• _The task_:
Look through the entries below and count the lines that contain "Chalvin". Reply with that number only.

:: Data records ::

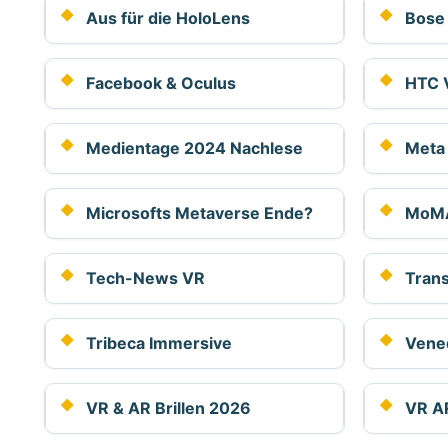
Aus für die HoloLens
Bose
Facebook & Oculus
HTC V
Medientage 2024 Nachlese
Meta
Microsofts Metaverse Ende?
MoMA 
Tech-News VR
Tran
Tribeca Immersive
Vene
VR & AR Brillen 2026
VR A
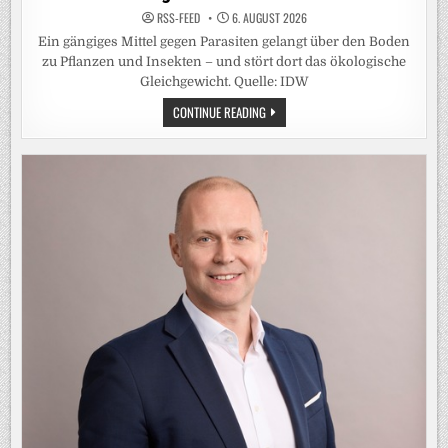
RSS-FEED
6. AUGUST 2026
Ein gängiges Mittel gegen Parasiten gelangt über den Boden
zu Pflanzen und Insekten – und stört dort das ökologische
Gleichgewicht. Quelle: IDW
WURMMITTEL
CONTINUE READING
FÜR
WEIDETIERE
BRINGEN
NAHRUNGSKETTEN
DURCHEINANDER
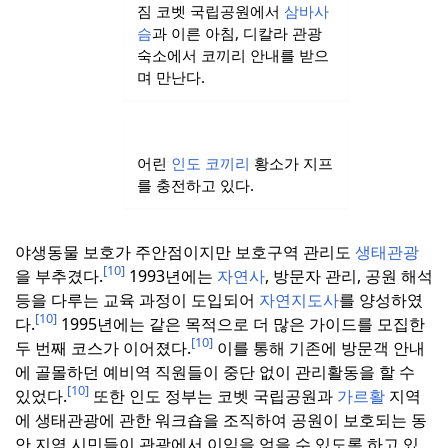
짐 코벳 국립공원에서
삼바사
슴
과 이른 아침, 디칼라 관광
숙소에서 코끼리 안내를 받으
며 만난다.
어린
인도 코끼리
황소가 지프
를 충전하고 있다.
야생동물 보호가 주안점이지만 보호구역 관리도
생태관광
[10]
을 부추겼다.
1993년에는
자연사
, 방문자 관리, 공원 해석
등을 다루는 교육 과정이 도입되어
자연지도사
를 양성하였
[10]
다.
1995년에는 같은 목적으로 더 많은 가이드를 모집한
[10]
두 번째 코스가 이어졌다.
이를 통해 기존에 방문객 안내
에 골몰하던 예비역 직원들이 중단 없이 관리활동을 할 수
[10]
있었다.
또한 인도 정부는 코벳 국립공원과
가르활
지역
에 생태관광에 관한 워크숍을 조직하여 공원이 보호되는 동
안 지역 시민들이 관광에서 이익을 얻을 수 있도록 하고 있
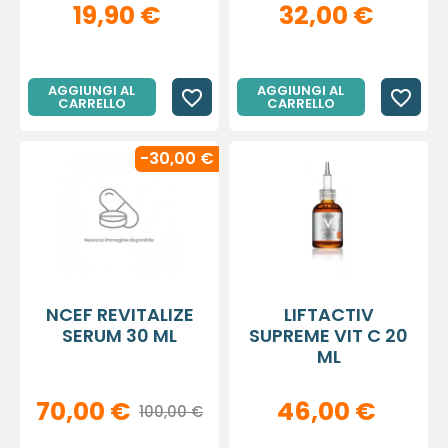
19,90 €
32,00 €
AGGIUNGI AL
AGGIUNGI AL
favorite_border
favorite_border
CARRELLO
CARRELLO
-30,00 €
NCEF REVITALIZE
LIFTACTIV
SERUM 30 ML
SUPREME VIT C 20
ML
70,00 €
46,00 €
100,00 €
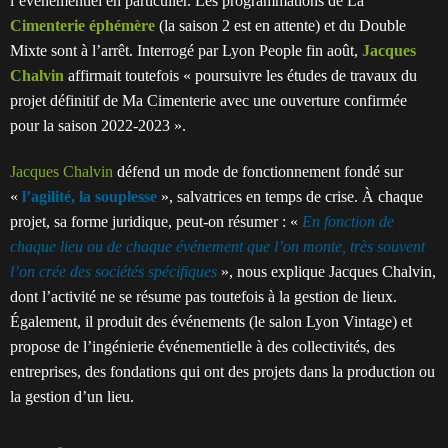
l’événementiel en particulier. Les programmations de La
Cimenterie éphémère
(la saison 2 est en attente) et du Double
Mixte sont à l’arrêt. Interrogé par Lyon People fin août,
Jacques
Chalvin
affirmait toutefois « poursuivre les études de travaux du
projet définitif de Ma Cimenterie avec une ouverture confirmée
pour la saison 2022-2023 ».
Jacques Chalvin
défend un mode de fonctionnement fondé sur
«
l’agilité, la souplesse
», salvatrices en temps de crise. À chaque
projet, sa forme juridique, peut-on résumer : «
En fonction de
chaque lieu ou de chaque événement que l’on monte, très souvent
l’on crée des sociétés spécifiques
», nous explique Jacques Chalvin,
dont l’activité ne se résume pas toutefois à la gestion de lieux.
Également, il produit des événements (le salon Lyon Vintage) et
propose de l’ingénierie événementielle à des collectivités, des
entreprises, des fondations qui ont des projets dans la production ou
la gestion d’un lieu.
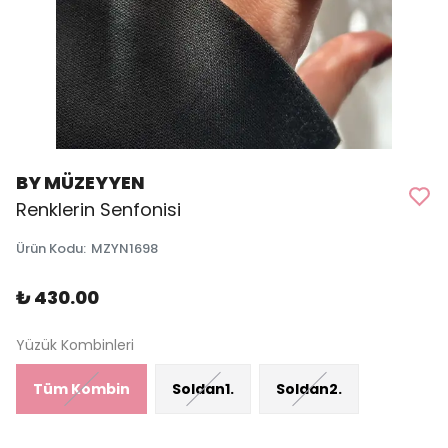
BY MÜZEYYEN
Renklerin Senfonisi
Ürün Kodu
:
MZYN1698
₺ 430.00
Yüzük Kombinleri
Tüm Kombin
Soldan1.
Soldan2.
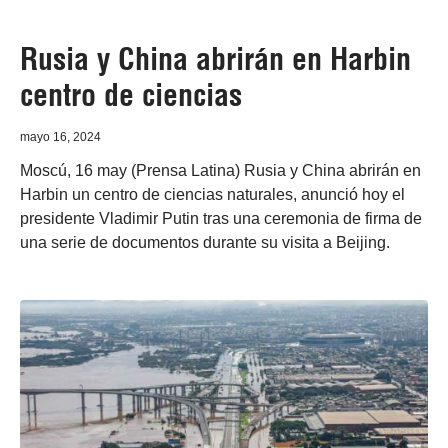
Rusia y China abrirán en Harbin
centro de ciencias
mayo 16, 2024
Moscú, 16 may (Prensa Latina) Rusia y China abrirán en
Harbin un centro de ciencias naturales, anunció hoy el
presidente Vladimir Putin tras una ceremonia de firma de
una serie de documentos durante su visita a Beijing.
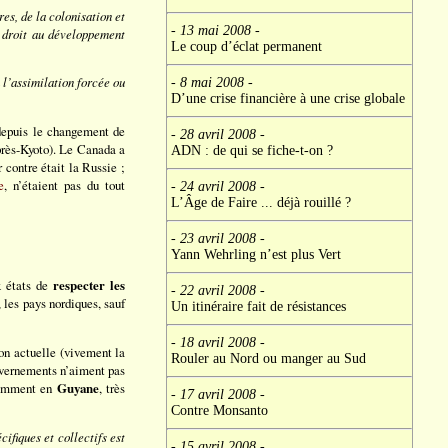
res, de la colonisation et
- 13 mai 2008
-
r droit au développement
Le coup d’éclat permanent
à l’assimilation forcée ou
- 8 mai 2008
-
D’une crise financière à une crise globale
 depuis le changement de
- 28 avril 2008
-
Après-Kyoto). Le Canada a
ADN : de qui se fiche-t-on ?
 contre était la Russie ;
e
, n’étaient pas du tout
- 24 avril 2008
-
L’Âge de Faire ... déjà rouillé ?
- 23 avril 2008
-
Yann Wehrling n’est plus Vert
 états de
respecter les
- 22 avril 2008
-
 les pays nordiques, sauf
Un itinéraire fait de résistances
- 18 avril 2008
-
on actuelle (vivement la
Rouler au Nord ou manger au Sud
ouvernements n’aiment pas
otamment en
Guyane
, très
- 17 avril 2008
-
Contre Monsanto
ifiques et collectifs est
- 15 avril 2008
-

:::

• _Reply_:
3